Dans cette histoire, tu peux t’enorgueillir de continuer ce que tu peux (veux) continuer : assister jusqu'au bout à sa

présence d'esprit selon ton souhait, ta disponibilité. À coté de ta dépense d'énergie les aide-soignantes continueront de

parler de résidente de plus en plus "lourde" (perte d'autonomie flagrante, oppositions aux soins, restriction de

l’effectif...), les infirmières de compenser la surcharge administrative, l'accroissement des prises en charge ainsi que

la discrétion grandissante des médecins dans les services.
D'une manière ou d'une autre tu vis mal une situation. La maladresse sera le plus souvent notre désavantage facile. Je ne

compte plus le nombre de collègues qui ont pleuré suite à des impasses.
Le besoin d'indulgence n'est la propriété d'aucun point de vue.

Didier M a dit…

Je serai plus court que kabaod. Lis le beau livre de Mathieu Simonet " La maternité" du nom du cebtre de soins palliatifs, une ancienne maternité, où elle est morte.

Calyste a dit…

Nicolas: mélangé mais réceptif.

La Plume: je n'incrimine en rien l'infirmière. Je préfère savoir exactement où l'on en est même si c'est difficile à entendre.
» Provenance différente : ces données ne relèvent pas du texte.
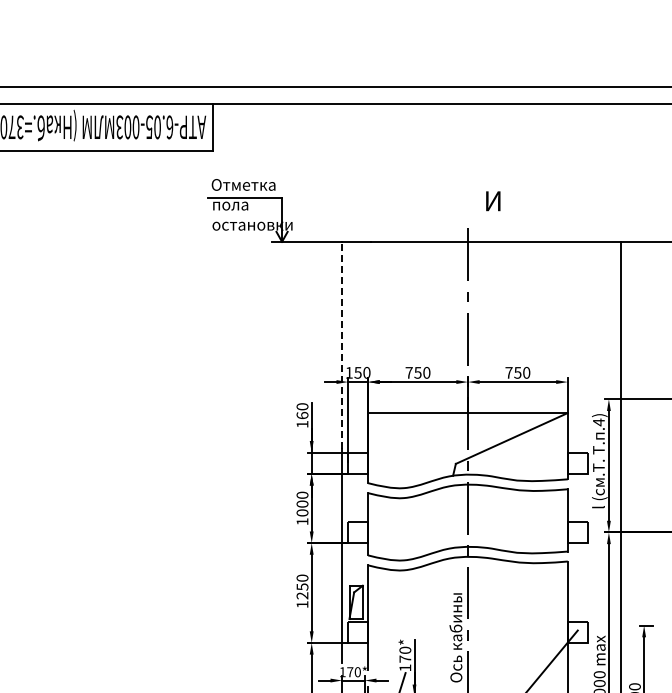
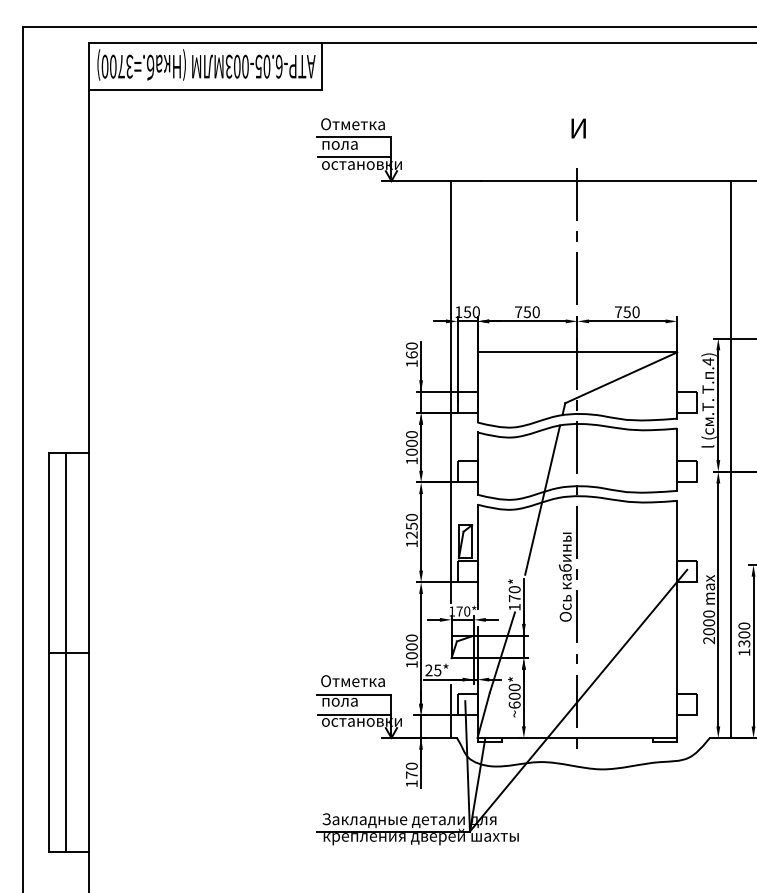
text: (493, 201) -> (578, 128), moved
line: (245, 217) -> (354, 156), added
line: (341, 345) -> (450, 284), dashed -> solid
line: (433, 560) -> (542, 499), added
Cornus: même réponse qu'à La Plume. c'est un travail très délicat et fatigant et j'admire les infirmières et les aide-soignantes. Je ne voudrais pas faire ce métier.

Dbildoc: c'est exactement ce dont il s'agit pour ma mère. Mais certains mots, quel que soit leur sens, sont durs à avaler.

Kabaod: je ne suis pas sûr d'avoir tout compris dans tes deux longs commentaires. Mais cette phrase de mon billet n'en appelait pas de si exhaustifs! Simple cri des tripes que je revendique.

Didier: je ne crois pas que je lirai, en tout cas pas pour l'instant.